The data presented here suggested that the bacterial diversity in silica precipitates from six different Icelandic geothermal sites varied with temperature, but other factors like sinter growth rate also influenced the bacterial community structure. As such, it was not possible to single out one parameter that affected the microbial community structure in all sites but it is clear that the biodiversity patterns determined at each site was controlled by a combination of these parameters. In this study, the most extreme habitat was defined by the combination of high temperatures (≥75°C), high salinity (≥4.7%) and high sinter growth rates (≥300 kg year−1 m−2), but at this site neither bacteria nor archaea were found (i.e., RK). These results further indicated that the physico-chemical conditions defining the precipitation of amorphous silica (i.e., sinter growth rates, Tobler et al. 2008) exert a strong control on the microbial ecology and distribution.

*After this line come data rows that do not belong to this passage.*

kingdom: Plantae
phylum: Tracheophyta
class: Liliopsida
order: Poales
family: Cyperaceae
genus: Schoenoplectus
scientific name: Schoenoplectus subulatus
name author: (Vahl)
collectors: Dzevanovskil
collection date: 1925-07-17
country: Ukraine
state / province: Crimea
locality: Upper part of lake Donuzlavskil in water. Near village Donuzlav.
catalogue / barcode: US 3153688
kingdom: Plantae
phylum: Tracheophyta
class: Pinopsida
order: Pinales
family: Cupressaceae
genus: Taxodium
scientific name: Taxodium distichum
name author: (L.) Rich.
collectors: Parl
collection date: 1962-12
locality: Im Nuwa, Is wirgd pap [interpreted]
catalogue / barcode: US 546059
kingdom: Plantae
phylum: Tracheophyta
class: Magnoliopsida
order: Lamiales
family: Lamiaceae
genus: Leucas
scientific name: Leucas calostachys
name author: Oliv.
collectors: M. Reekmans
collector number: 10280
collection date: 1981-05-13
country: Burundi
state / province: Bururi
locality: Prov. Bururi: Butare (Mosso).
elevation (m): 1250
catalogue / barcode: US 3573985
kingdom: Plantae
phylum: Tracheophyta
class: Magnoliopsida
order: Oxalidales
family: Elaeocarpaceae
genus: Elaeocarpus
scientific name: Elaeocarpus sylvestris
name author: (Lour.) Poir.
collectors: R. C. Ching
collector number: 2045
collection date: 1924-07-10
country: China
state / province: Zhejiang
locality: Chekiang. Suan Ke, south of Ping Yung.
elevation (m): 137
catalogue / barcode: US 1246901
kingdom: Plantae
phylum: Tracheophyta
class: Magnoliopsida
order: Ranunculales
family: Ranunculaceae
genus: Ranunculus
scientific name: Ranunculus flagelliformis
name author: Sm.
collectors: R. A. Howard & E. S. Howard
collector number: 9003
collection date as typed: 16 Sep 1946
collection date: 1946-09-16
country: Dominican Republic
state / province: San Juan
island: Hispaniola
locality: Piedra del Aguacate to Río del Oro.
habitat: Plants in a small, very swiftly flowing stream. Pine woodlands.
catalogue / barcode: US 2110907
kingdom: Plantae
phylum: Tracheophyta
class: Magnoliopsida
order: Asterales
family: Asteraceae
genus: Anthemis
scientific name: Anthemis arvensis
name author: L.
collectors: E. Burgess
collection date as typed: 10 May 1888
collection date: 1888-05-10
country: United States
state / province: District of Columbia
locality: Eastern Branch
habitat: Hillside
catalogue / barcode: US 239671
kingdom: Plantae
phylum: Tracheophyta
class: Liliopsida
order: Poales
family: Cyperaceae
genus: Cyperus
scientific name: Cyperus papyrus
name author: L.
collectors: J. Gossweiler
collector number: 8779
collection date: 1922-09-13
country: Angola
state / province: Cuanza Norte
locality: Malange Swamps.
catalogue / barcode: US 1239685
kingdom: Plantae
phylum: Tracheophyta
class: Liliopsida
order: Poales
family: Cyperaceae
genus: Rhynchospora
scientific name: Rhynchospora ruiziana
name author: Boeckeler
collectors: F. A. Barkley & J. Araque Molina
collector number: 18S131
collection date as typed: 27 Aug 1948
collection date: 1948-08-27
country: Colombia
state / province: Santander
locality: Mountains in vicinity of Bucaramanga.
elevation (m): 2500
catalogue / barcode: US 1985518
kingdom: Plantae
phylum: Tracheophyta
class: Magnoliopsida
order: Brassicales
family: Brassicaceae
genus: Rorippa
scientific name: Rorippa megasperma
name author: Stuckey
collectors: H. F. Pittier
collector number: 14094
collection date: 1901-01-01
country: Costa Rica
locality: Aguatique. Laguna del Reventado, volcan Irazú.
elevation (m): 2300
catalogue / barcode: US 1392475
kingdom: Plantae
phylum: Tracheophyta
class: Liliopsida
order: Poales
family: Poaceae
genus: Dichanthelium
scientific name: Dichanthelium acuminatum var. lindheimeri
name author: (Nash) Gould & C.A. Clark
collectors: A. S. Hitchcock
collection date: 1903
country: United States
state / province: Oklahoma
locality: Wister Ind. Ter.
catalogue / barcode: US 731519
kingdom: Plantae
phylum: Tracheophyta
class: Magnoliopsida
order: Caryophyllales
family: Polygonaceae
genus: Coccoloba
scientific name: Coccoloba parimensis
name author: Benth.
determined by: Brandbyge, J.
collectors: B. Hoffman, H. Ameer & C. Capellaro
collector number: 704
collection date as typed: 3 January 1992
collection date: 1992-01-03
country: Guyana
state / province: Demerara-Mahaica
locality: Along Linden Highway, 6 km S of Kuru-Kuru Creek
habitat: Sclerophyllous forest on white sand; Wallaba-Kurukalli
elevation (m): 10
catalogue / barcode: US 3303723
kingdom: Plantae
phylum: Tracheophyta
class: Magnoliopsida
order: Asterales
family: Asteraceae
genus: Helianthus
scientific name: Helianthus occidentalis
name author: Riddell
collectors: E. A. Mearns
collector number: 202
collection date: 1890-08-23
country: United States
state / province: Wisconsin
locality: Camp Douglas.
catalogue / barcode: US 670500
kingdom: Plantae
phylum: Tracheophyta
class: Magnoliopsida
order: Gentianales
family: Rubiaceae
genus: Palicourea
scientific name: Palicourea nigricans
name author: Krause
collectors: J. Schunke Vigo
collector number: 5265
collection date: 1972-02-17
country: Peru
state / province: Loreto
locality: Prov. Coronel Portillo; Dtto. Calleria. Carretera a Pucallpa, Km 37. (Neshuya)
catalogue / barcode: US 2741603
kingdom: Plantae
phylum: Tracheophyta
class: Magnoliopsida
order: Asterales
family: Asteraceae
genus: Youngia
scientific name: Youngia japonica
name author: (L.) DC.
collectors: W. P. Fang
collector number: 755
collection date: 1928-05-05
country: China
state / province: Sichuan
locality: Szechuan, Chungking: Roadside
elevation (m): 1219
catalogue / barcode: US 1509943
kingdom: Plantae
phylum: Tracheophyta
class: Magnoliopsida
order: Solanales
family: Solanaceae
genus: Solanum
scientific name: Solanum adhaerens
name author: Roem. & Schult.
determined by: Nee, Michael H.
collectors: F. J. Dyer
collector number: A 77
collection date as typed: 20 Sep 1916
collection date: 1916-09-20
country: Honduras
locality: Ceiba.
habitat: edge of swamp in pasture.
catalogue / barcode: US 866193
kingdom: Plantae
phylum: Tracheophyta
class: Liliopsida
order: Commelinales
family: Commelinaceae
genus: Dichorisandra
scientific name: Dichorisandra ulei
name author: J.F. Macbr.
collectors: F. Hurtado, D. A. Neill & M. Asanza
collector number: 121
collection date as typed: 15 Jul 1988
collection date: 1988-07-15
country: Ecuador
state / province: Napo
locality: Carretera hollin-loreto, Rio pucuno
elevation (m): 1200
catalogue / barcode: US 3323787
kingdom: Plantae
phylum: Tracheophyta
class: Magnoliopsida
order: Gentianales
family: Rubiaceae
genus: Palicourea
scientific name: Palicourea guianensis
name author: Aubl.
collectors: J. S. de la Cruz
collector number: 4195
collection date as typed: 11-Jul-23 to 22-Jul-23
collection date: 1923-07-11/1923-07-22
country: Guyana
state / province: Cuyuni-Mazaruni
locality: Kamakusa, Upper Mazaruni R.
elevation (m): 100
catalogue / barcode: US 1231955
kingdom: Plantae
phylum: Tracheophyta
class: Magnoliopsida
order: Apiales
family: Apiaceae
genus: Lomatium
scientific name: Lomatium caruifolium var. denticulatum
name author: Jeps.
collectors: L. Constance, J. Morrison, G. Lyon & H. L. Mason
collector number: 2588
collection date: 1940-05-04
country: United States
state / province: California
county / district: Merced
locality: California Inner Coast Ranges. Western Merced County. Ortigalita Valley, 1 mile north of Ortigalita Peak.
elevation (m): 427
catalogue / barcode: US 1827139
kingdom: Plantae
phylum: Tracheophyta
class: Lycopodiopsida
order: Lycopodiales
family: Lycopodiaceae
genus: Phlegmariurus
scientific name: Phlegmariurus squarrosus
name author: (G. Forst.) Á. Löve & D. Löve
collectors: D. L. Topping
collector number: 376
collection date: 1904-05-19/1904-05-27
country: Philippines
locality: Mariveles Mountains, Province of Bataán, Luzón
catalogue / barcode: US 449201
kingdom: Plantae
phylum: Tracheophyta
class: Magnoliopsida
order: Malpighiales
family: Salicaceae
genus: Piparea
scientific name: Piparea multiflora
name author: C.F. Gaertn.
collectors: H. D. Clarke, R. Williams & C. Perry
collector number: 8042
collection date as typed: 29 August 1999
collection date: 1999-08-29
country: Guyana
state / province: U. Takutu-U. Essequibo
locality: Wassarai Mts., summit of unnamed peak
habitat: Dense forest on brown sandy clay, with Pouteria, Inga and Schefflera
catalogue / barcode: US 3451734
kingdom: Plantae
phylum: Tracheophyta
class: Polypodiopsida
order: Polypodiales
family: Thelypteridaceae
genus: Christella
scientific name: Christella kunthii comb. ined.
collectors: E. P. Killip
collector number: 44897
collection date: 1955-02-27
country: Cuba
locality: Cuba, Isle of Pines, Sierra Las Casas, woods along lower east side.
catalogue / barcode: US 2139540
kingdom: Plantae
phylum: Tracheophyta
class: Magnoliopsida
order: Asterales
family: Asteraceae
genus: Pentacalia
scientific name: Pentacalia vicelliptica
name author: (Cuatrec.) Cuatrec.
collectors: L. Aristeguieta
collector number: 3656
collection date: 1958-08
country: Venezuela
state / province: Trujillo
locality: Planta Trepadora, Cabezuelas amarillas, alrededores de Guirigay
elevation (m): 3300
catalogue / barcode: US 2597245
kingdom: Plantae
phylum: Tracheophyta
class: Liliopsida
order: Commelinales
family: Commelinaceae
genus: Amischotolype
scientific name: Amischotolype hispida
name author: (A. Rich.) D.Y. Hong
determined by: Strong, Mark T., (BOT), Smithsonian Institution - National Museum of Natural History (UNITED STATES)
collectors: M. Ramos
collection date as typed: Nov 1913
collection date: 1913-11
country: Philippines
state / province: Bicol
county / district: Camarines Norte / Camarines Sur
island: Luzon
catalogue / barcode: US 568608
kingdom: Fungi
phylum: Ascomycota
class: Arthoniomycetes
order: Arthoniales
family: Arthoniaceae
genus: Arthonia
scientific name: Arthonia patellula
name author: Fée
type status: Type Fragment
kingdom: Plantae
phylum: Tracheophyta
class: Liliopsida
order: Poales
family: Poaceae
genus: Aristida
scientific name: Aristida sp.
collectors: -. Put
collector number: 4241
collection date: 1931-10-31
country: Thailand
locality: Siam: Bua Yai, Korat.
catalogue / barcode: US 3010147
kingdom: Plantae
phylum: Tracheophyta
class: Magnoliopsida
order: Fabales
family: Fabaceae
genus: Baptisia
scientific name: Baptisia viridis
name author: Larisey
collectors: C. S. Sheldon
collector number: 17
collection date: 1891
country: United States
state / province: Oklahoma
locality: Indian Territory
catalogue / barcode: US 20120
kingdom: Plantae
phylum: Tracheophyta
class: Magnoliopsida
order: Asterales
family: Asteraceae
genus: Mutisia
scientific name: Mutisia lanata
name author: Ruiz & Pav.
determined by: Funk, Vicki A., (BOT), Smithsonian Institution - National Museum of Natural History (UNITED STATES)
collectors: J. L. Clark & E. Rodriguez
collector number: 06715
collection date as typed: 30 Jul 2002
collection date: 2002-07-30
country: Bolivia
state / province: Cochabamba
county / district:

The comparison to other molecular studies on bacterial diversity in alkaline, silica-precipitating hot springs showed that the dominant phylotypes fall mainly into the same phylogenetic classes (i.e., Aquificae, Deinococci, γ-Proteobacteria). Furthermore, some phylotypes (e.g., Thermus spp., Thermocrinis ssp.,) were found in a variety of hot springs indicating that they can adapt to different geochemical/hydrodynamic regimes.

Overall, we confirmed that in geothermal areas the physico-chemical characteristics invariably affect the diversity and structure of microbial communities. However, this study also revealed that only by exploring these links in as many diverse sites as possible via the full geochemical, physical and microbial analyses can a deeper insight into the complexity of geothermal microbial communities and their broader relevance at a global scale be derived.